Reyes Cadena allegedly led the "Guerrero Guard" gang and was known by the alias "El Tigre." He also is alleged to have overseen the kidnapping and disappearance of two federal police officers in 2013 and the kidnapping of an Italian businessman in 2014.


Federal police said in a statement that officers obtained a search warrant for three homes in Zihuatanejo, where they arrested Reyes Cadena and another purported gang leader, Mariano Sierra Santana, with four pistols and five rifles.

Sierra Santana allegedly worked for the La Familia and Knights Templar cartels in the neighboring state of Michoacan. Police said he may have been involved in a June ambush of a convoy near Apatzingan, Michoacan, in which seven people, including two police officers, were killed.

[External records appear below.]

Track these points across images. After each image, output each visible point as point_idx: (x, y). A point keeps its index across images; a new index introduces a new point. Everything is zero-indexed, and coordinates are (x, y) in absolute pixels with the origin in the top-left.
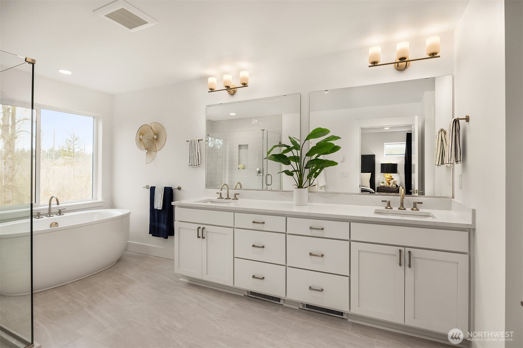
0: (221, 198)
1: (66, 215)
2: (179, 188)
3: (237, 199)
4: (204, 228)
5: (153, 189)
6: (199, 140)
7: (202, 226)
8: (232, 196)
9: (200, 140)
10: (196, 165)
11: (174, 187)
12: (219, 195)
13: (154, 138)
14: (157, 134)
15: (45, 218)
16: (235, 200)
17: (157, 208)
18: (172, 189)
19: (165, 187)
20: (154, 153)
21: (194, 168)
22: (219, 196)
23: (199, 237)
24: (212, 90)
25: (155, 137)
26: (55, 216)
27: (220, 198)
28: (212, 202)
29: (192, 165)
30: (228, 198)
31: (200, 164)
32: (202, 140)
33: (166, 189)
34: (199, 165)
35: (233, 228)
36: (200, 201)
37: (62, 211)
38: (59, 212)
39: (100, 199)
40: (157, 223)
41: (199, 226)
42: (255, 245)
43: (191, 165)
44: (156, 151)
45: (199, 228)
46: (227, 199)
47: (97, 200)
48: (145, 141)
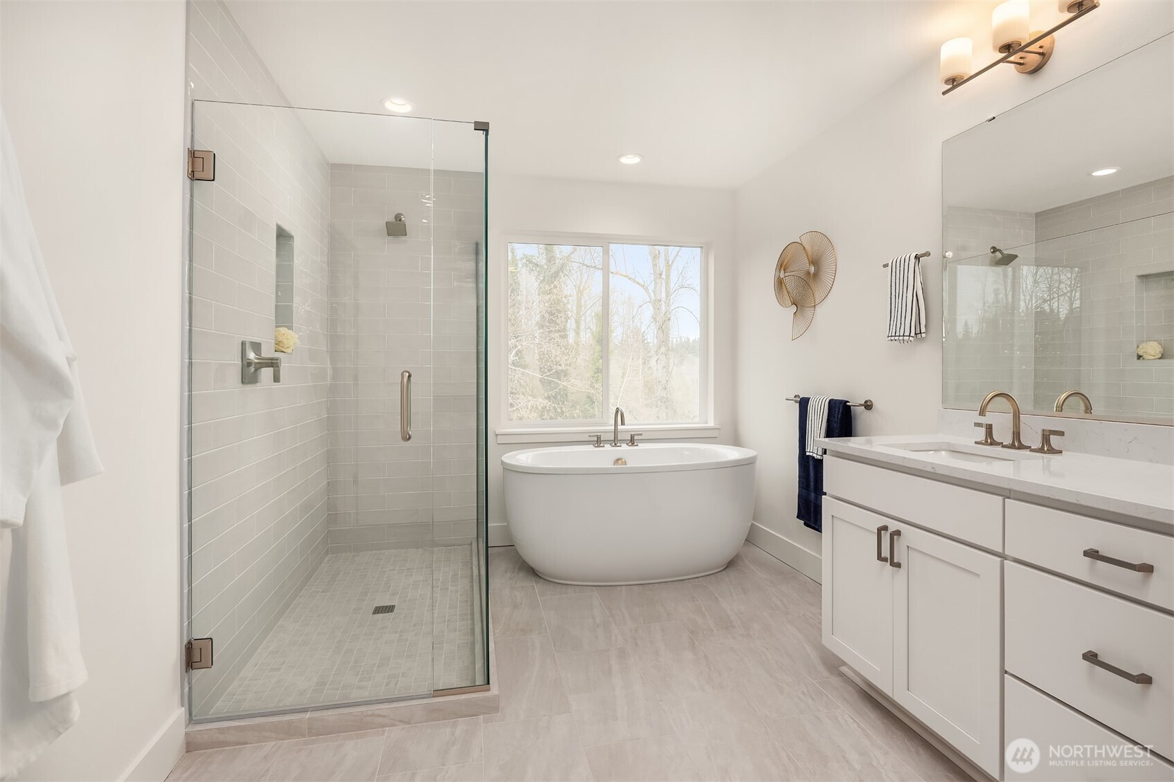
0: (990, 440)
1: (642, 446)
2: (868, 406)
3: (1052, 451)
4: (898, 533)
5: (804, 403)
6: (916, 257)
7: (893, 526)
8: (1032, 437)
9: (923, 255)
10: (907, 333)
11: (855, 399)
12: (983, 431)
13: (809, 273)
14: (815, 262)
15: (608, 447)
16: (1045, 453)
17: (811, 454)
18: (849, 407)
19: (830, 400)
20: (809, 312)
21: (905, 342)
22: (981, 434)
23: (880, 557)
24: (954, 82)
25: (812, 269)
26: (624, 447)
27: (986, 443)
28: (955, 452)
29: (897, 334)
30: (1017, 443)
31: (923, 330)
32: (927, 254)
33: (833, 404)
34: (921, 333)
35: (1003, 556)
36: (906, 447)
37: (636, 437)
38: (631, 441)
39: (711, 424)
40: (813, 495)
41: (885, 521)
42: (1101, 658)
43: (893, 334)
44: (815, 306)
45: (885, 528)
46: (1012, 446)
47: (707, 423)
48: (790, 282)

The federal official said Sierra Santana had been a top operator for the Knights Templar cartel in the area of Michoacan where the armed vigilante "self-defense" movement sprang up in 2013.


Divisions between two of the self-defense leaders grew into open conflict and shootings between the vigilantes in 2014.


The federal official said Sierra Santana worked as a spy and henchman for one of the quarreling vigilante leaders, but after a falling out he took refuge in Guerrero state. The official did not identify which of the two leaders allegedly employed Sierra Santana, but each has accused the other in the past of employing former members of the drug cartel they were originally formed to fight.